TEKS BACAAN:
• • • • •

In Depth

IRONI DI BALIK GEDUNG TINGGI

Kadang kita sering takjub sama berbagai gedung tinggi yang terlihat modern di Jakarta. Tapi, kita lupa kalo sebenarnya Jakarta bukan cuma gedung-gedung tinggi aja, masih banyak daerah yang kumuh yang ketutupan gedung-gedung di Jakarta.

title

FROYONION.COM - Buat kalian yang mungkin belum pernah ke Jakarta, jangan kaget kalo kalian disuguhin pemandangan gedung-gedung tinggi di kanan-kiri kalian. Pemandangan kaya gitu udah jadi makanan sehari-hari buat orang-orang yang nyari duit di Jakarta.

Tapi, di balik gedung-gedung tinggi yang modern dan futuristic, atau gedung-gedung bergaya Eropa dengan pilar-pilar tinggi yang cocok buat dijadiin senderan kalo Jumatan, masih terdapat perkampungan kumuh yang 360 derajat berbeda dengan image ibu kota.

Gedung-gedung tinggi di Jakarta seakan-akan mencoba menutupi ironi yang ada di Jakarta. Di balik gedung-gedung tinggi futuristic, ternyata masih banyak perkampungan kumuh yang jauh dari kata modern dan layak huni.

Tapi asli, kalo lu lagi jalan-jalan di daerah Soedirman-Thamrin, kita bakal disuguhin pemandangan yang bener-bener metropolis banget. Kesan Jakarta sebagai ibu kota beneran kerasa banget di sana. 

Gedung-gedung tinggi, motor-mobil pada klakson-klaksonan, dan orang-orang dengan pakaian rapi pada buru-buru ngejer MRT, udah jadi pemandangan yang biasa kita lihat di ibu kota.

Tapi sayangnya, kita sering banget ga ngeliat apa yang disembunyikan di balik gedung-gedung tinggi tersebut. Faktanya masih banyak banget orang-orang yang hidup susah di balik gedung-gedung tinggi tersebut. 

Kadang kalo kita liat di jalan banyak mobil-mobil mewah pada klakson-klasonan, biasanya bakalan ada satu gerobak kecil yang nyempil di tepi jalan. Kadang kalo kita lagi jalan kita sering liat orang-orang dengan pakaian rapi tapi kita juga bisa liat orang dengan pakaian lusuh yang lagi berusaha buat nyari duit di tepi jalan.

• • • • •

DAFTAR TUGAS:
[1] Jawablah pertanyaan berikut berdasarkan teks bacaan.
(a) Di daerah mana pemandangan Jakarta disebut benar-benar metropolis?
(b) Pilar-pilar tinggi pada gedung bergaya Eropa disebut cocok dijadikan apa?
(c) Apa yang biasanya terlihat di tepi jalan saat banyak mobil mewah saling membunyikan klakson?
[2] Tentukan apakah setiap pernyataan berikut sesuai dengan teks bacaan. Jawab ya atau tidak, lalu kutip kata-kata teks yang menjadi dasarnya.
(a) Perkampungan di balik gedung-gedung tinggi sudah modern dan layak huni.
(b) Orang-orang berpakaian rapi digambarkan sedang buru-buru mengejar MRT.
(c) Pemandangan gedung tinggi sudah menjadi hal sehari-hari bagi orang yang mencari uang di Jakarta.

DATA YANG DITAMPILKAN:
• • • • •

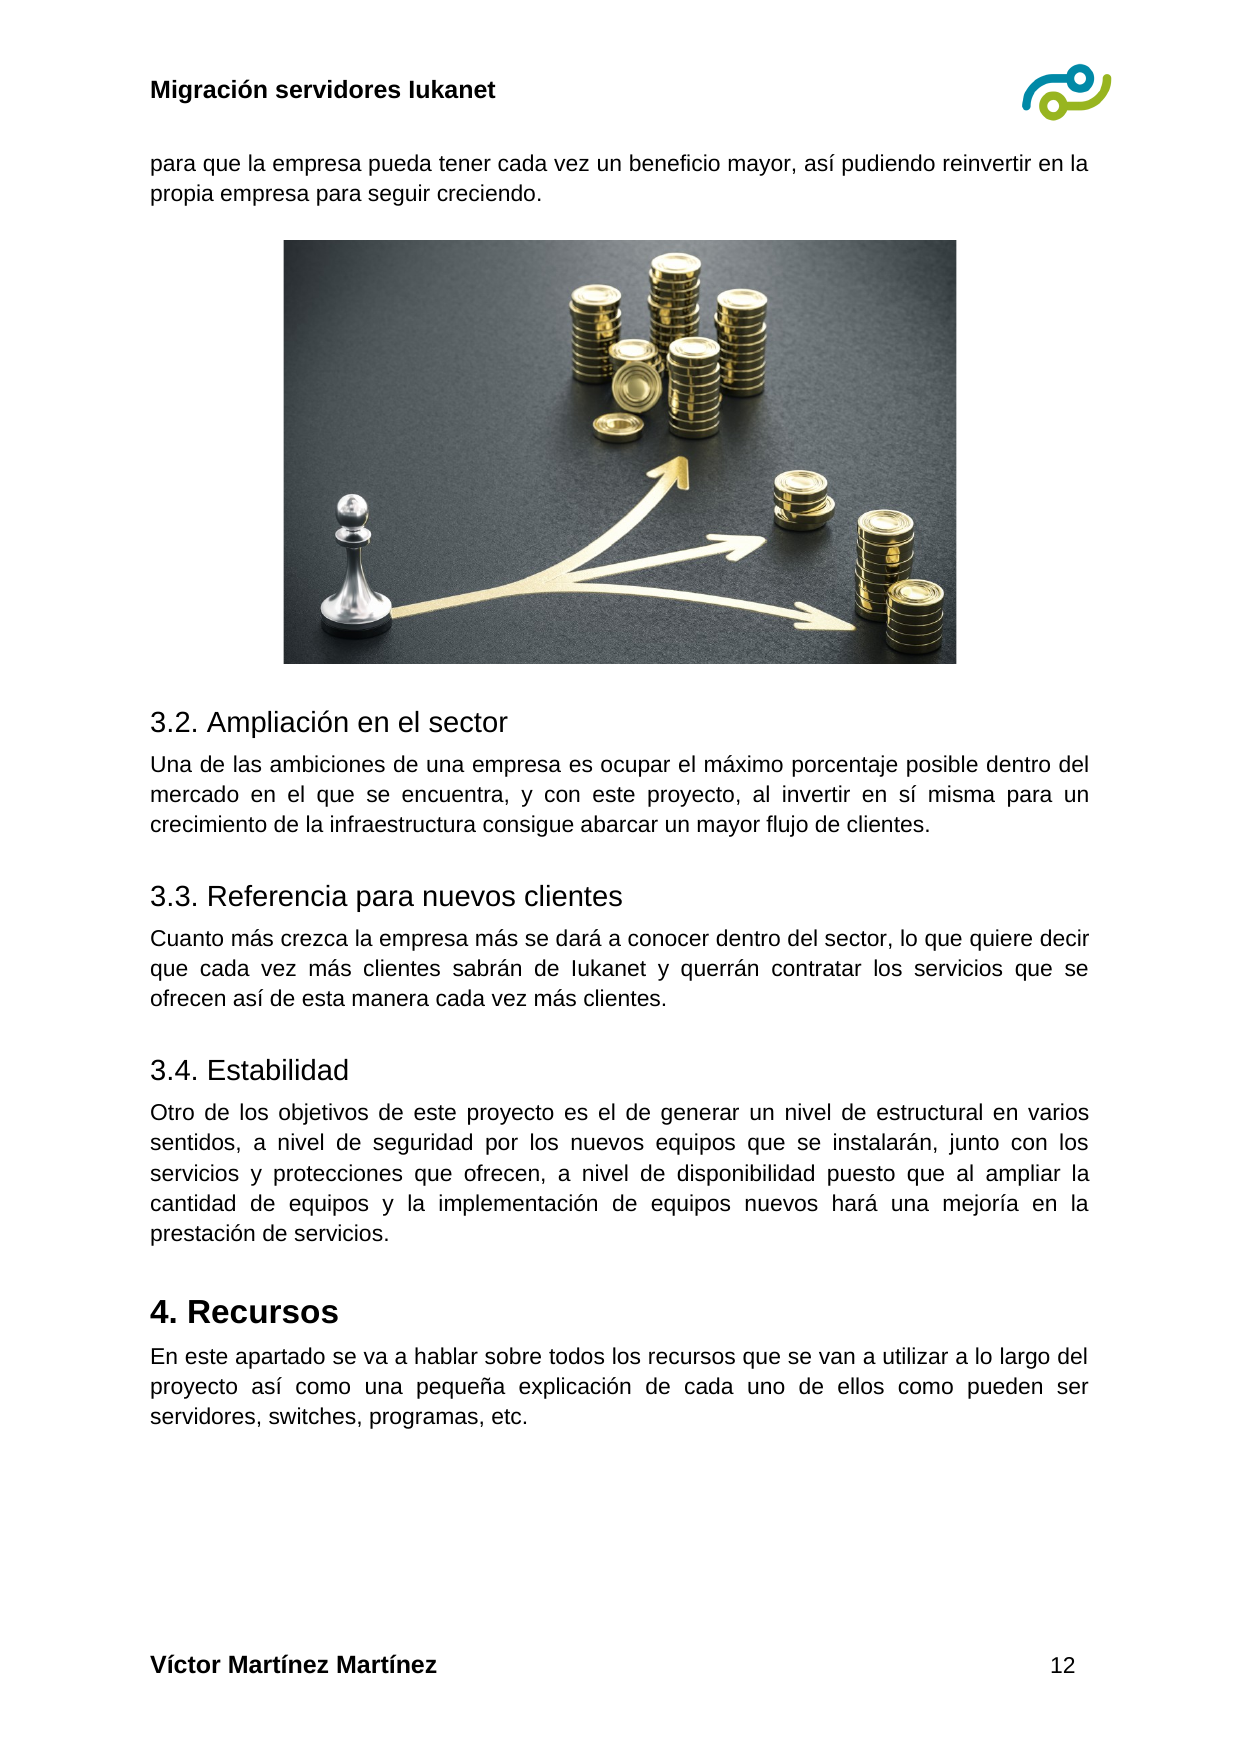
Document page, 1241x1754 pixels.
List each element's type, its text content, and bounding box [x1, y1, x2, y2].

text para que la empresa pueda tener cada vez un beneficio mayor, así pudiendo reinvertir en la propia empresa para seguir creciendo. [150, 150, 1090, 207]
subtitle 3.3. Referencia para nuevos clientes [150, 879, 1090, 912]
picture [283, 240, 957, 664]
text Otro de los objetivos de este proyecto es el de generar un nivel de estructural en varios sentidos, a nivel de seguridad por los nuevos equipos que se instalarán, junto con los servicios y protecciones que ofrecen, a nivel de disponibilidad puesto que al ampliar la cantidad de equipos y la implementación de equipos nuevos hará una mejoría en la prestación de servicios. [150, 1099, 1090, 1246]
text Cuanto más crezca la empresa más se dará a conocer dentro del sector, lo que quiere decir que cada vez más clientes sabrán de Iukanet y querrán contratar los servicios que se ofrecen así de esta manera cada vez más clientes. [150, 925, 1090, 1012]
subtitle 4. Recursos [150, 1292, 1090, 1330]
picture [1018, 59, 1034, 122]
text En este apartado se va a hablar sobre todos los recursos que se van a utilizar a lo largo del proyecto así como una pequeña explicación de cada uno de ellos como pueden ser servidores, switches, programas, etc. [150, 1343, 1090, 1429]
subtitle 3.4. Estabilidad [150, 1053, 1090, 1087]
text Una de las ambiciones de una empresa es ocupar el máximo porcentaje posible dentro del mercado en el que se encuentra, y con este proyecto, al invertir en sí misma para un crecimiento de la infraestructura consigue abarcar un mayor flujo de clientes. [150, 751, 1090, 837]
subtitle 3.2. Ampliación en el sector [150, 705, 1090, 738]
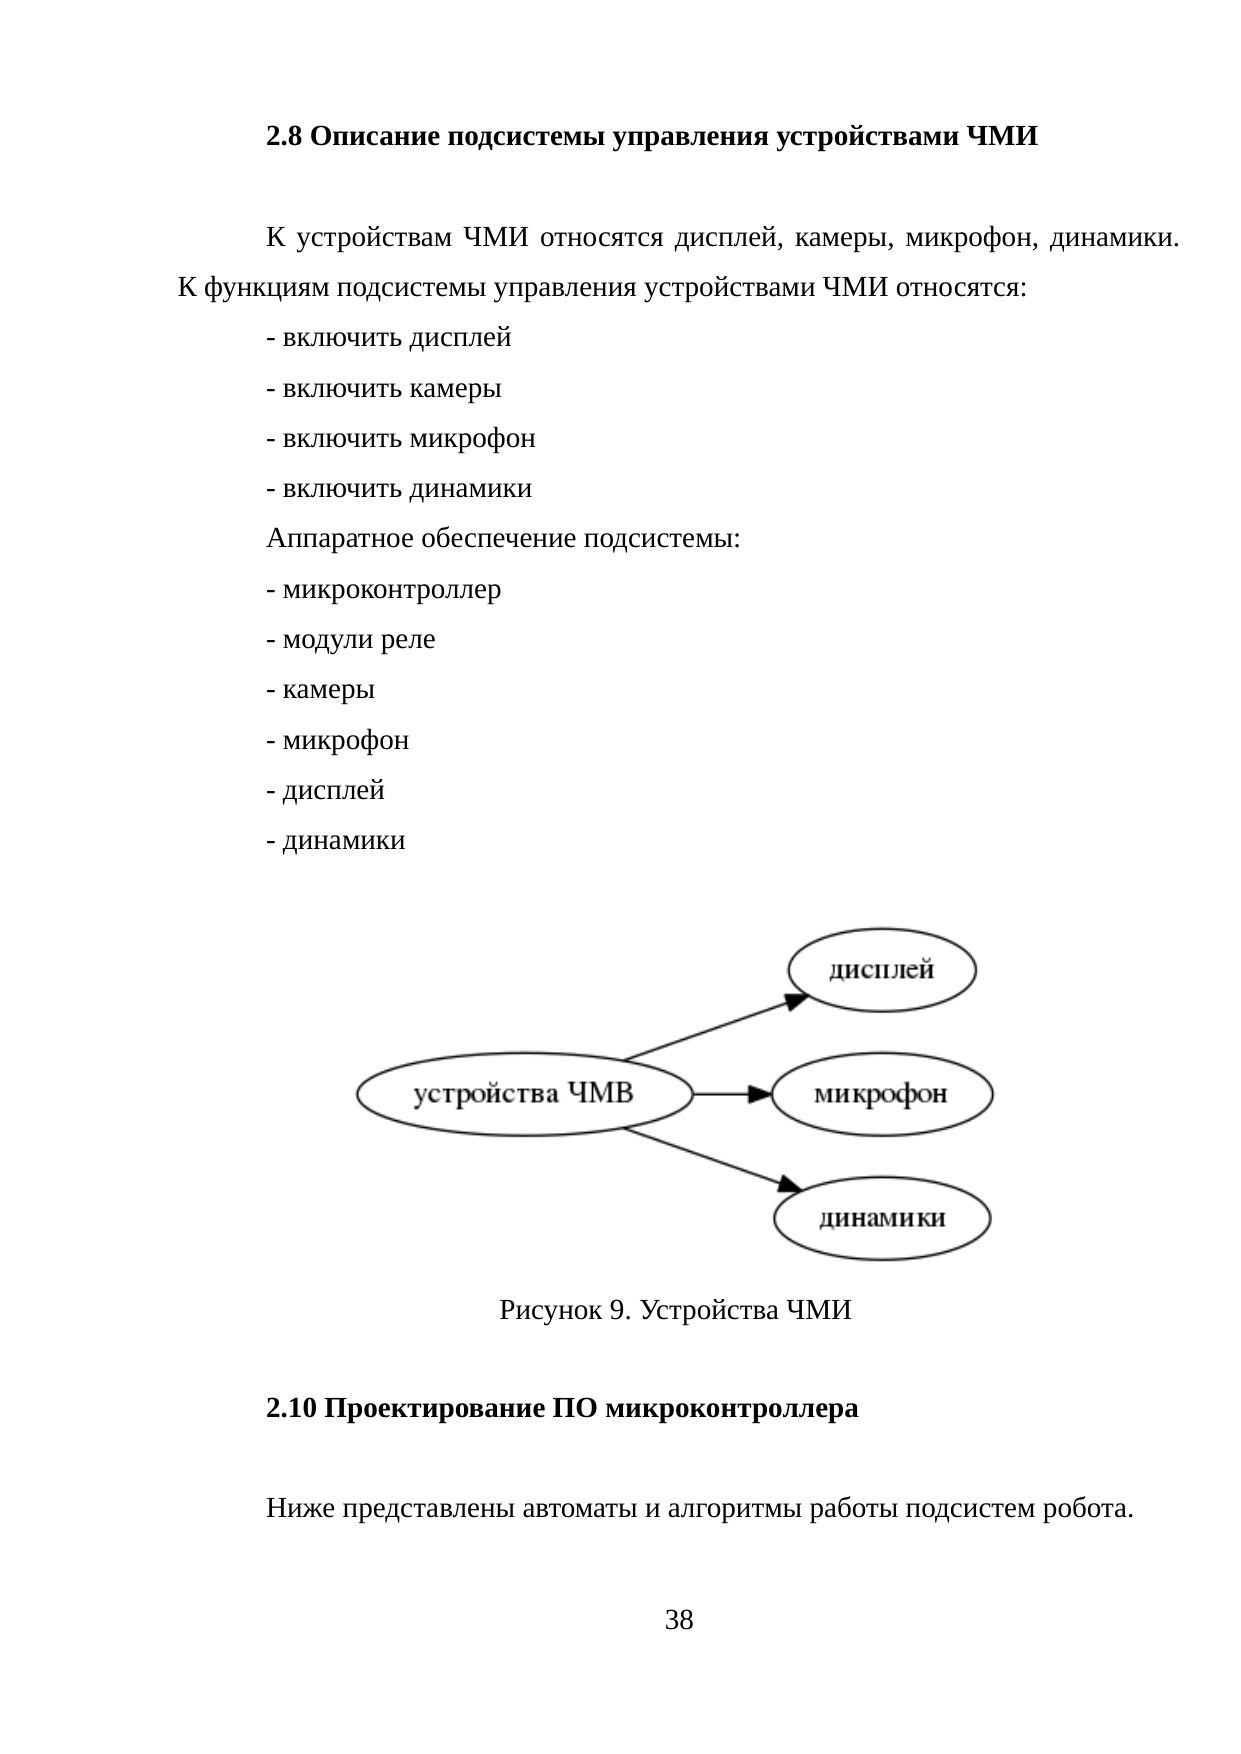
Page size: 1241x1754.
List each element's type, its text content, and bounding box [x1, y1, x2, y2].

• • • • •

JAWABAN TIAP TUGAS:
[1]
(a) Di daerah Soedirman-Thamrin.
(b) Senderan saat Jumatan.
(c) Satu gerobak kecil yang nyempil di tepi jalan.

[2]
(a) Tidak: "masih banyak perkampungan kumuh yang jauh dari kata modern dan layak huni"
(b) Ya: "orang-orang dengan pakaian rapi pada buru-buru ngejer MRT"
(c) Ya: "Pemandangan kaya gitu udah jadi makanan sehari-hari buat orang-orang yang nyari duit di Jakarta"